# TEXTO DE ORIGEM:

____________________

Último sanctuário...finalmente se acaba a aventura pelos Western Ghats. Desta vez não paro em Mapusa, vou directamente de Cotigao para Netravali...sendo um sanctuário relativamente recente ainda não possui infraestruturas para receber turistas ou qualquer outro tipo de visitantes...logo a minha estadia iria ficar por conta de uma Quinta de Especiarias, que possui pequenos quartos pelo meio das plantações. Eu fiquei com a Cinnamon Cottage.

____________________

# EXERCÍCIO CURTO 1:
Responda com base no texto sobre os Western Ghats:
(a) De onde parte e para onde vai diretamente a viagem desta vez?
(b) Por que razão o santuário ainda não tem infraestruturas para receber visitantes?
(c) Que quarto da Quinta de Especiarias serviu de alojamento?
O texto acima e as linhas de dados são materiais independentes.

# EXTRATO DE DADOS:
____________________

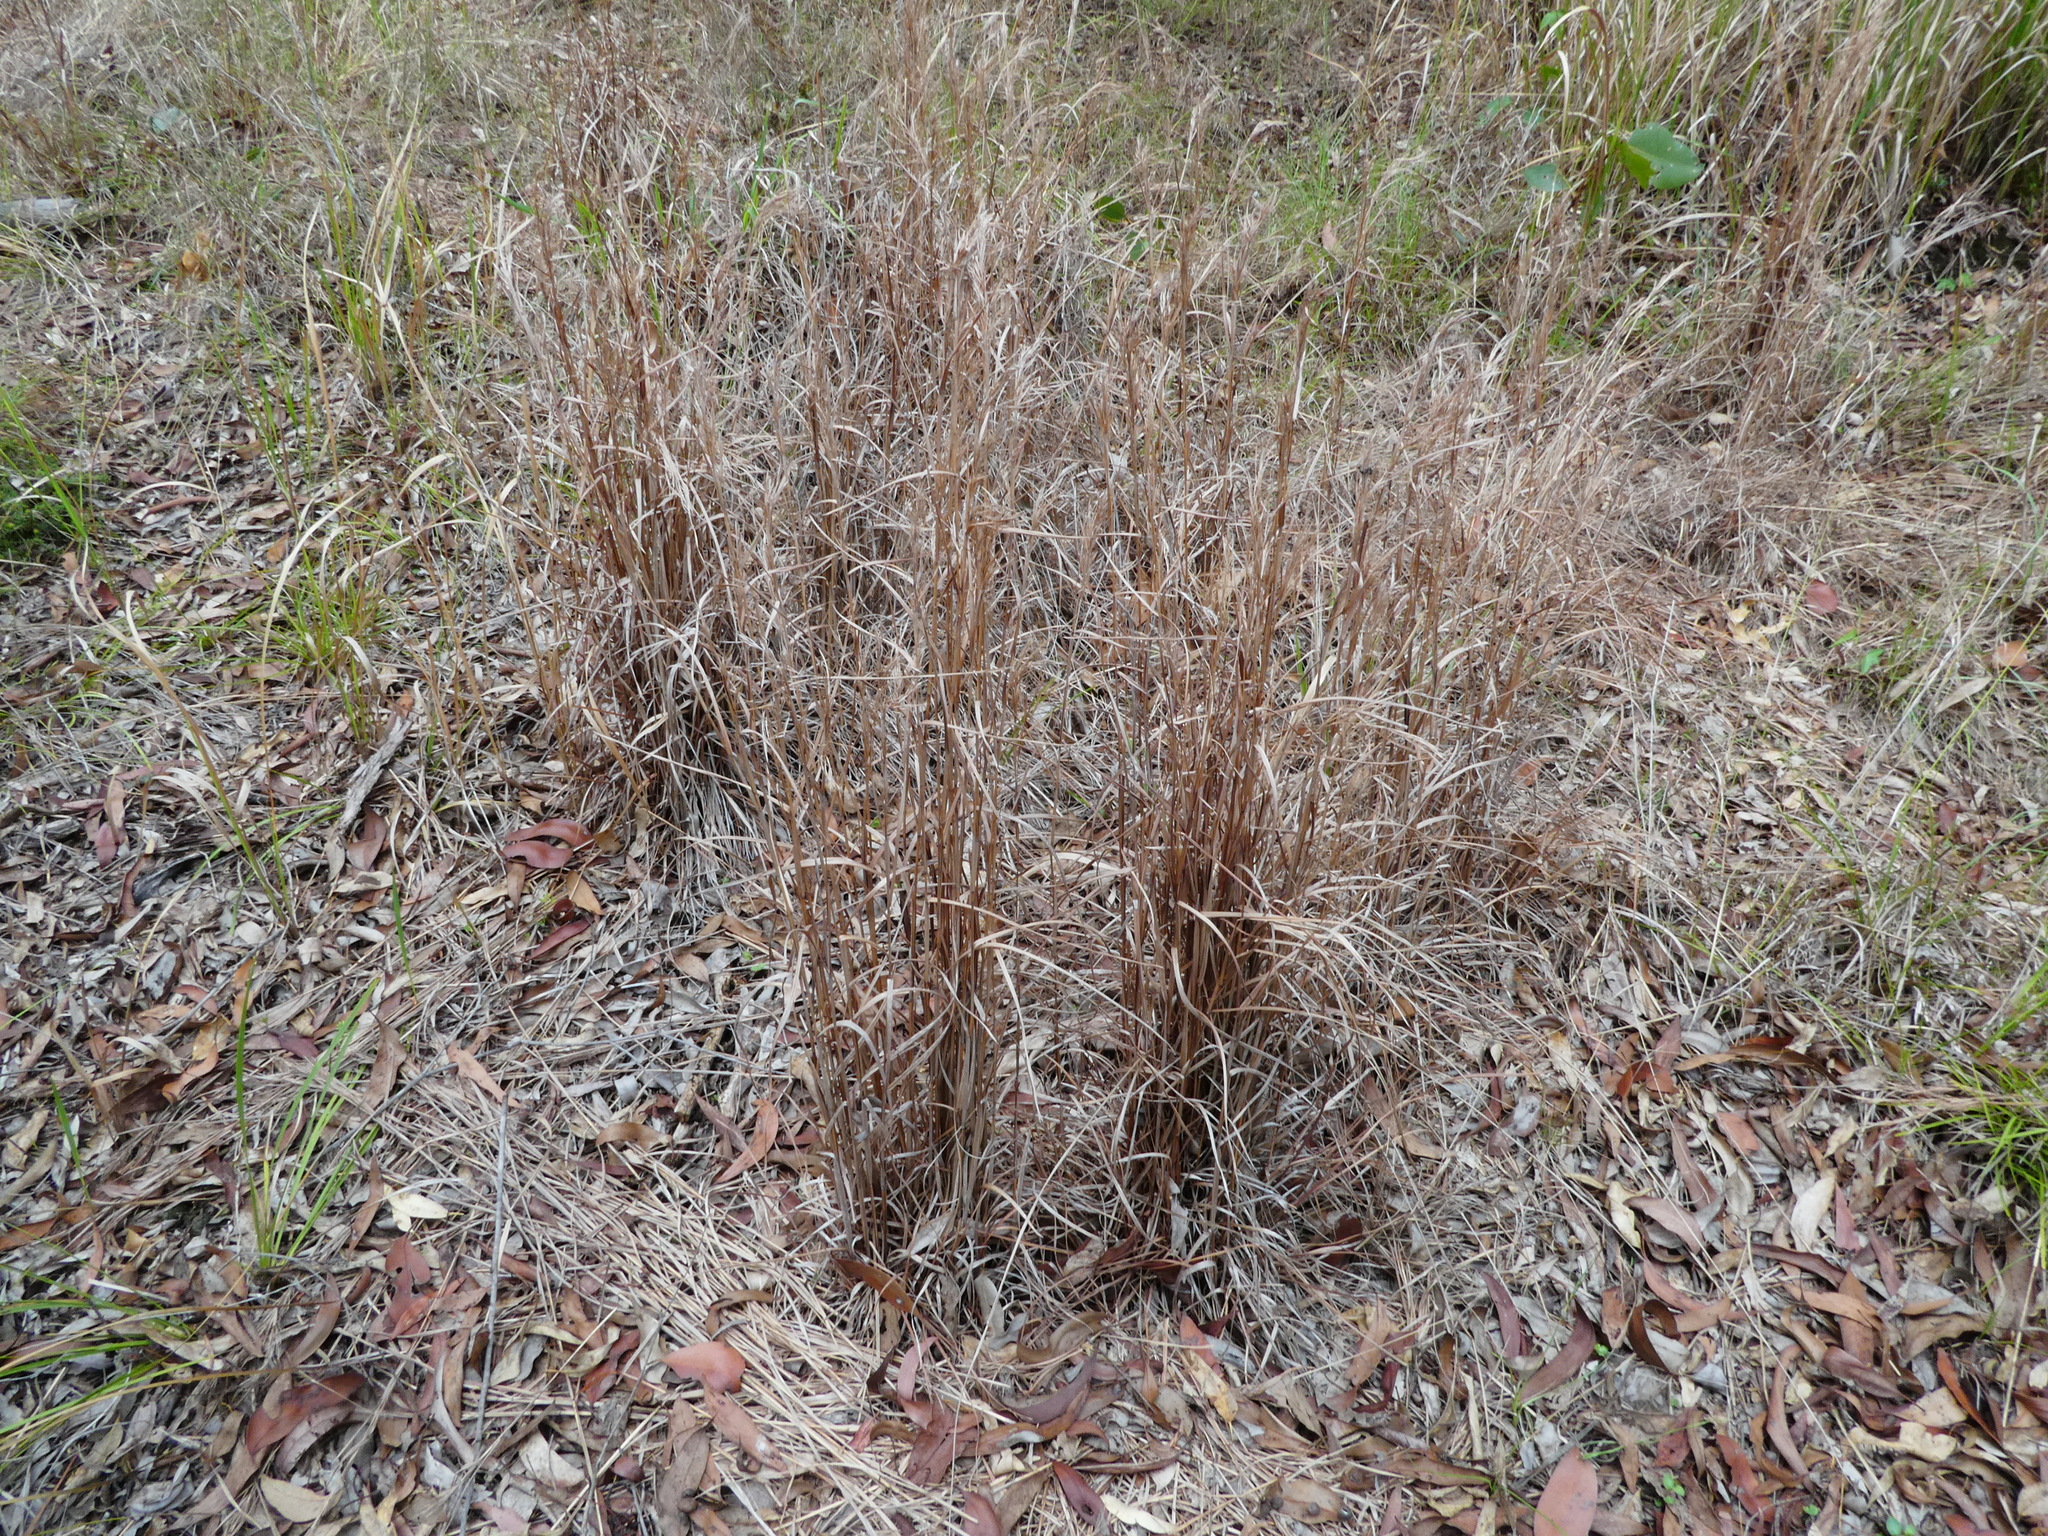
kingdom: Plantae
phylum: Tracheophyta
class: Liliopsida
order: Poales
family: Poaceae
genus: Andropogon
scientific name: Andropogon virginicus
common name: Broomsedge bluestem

____________________

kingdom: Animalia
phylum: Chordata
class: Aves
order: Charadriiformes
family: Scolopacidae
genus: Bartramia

____________________

# EXERCÍCIO CURTO 2:
Substitua "common name" por "nome comum" nas linhas de dados, começando na que contém "kingdom: Plantae" e terminando na que contém "common name: Broomsedge bluestem", e mantenha tudo o resto igual.

# RESPOSTA COMPLETA 1:
(a) Parte de Cotigao e vai diretamente para Netravali.
(b) Por ser um santuário relativamente recente.
(c) A Cinnamon Cottage.

# RESPOSTA COMPLETA 2:
kingdom: Plantae
phylum: Tracheophyta
class: Liliopsida
order: Poales
family: Poaceae
genus: Andropogon
scientific name: Andropogon virginicus
nome comum: Broomsedge bluestem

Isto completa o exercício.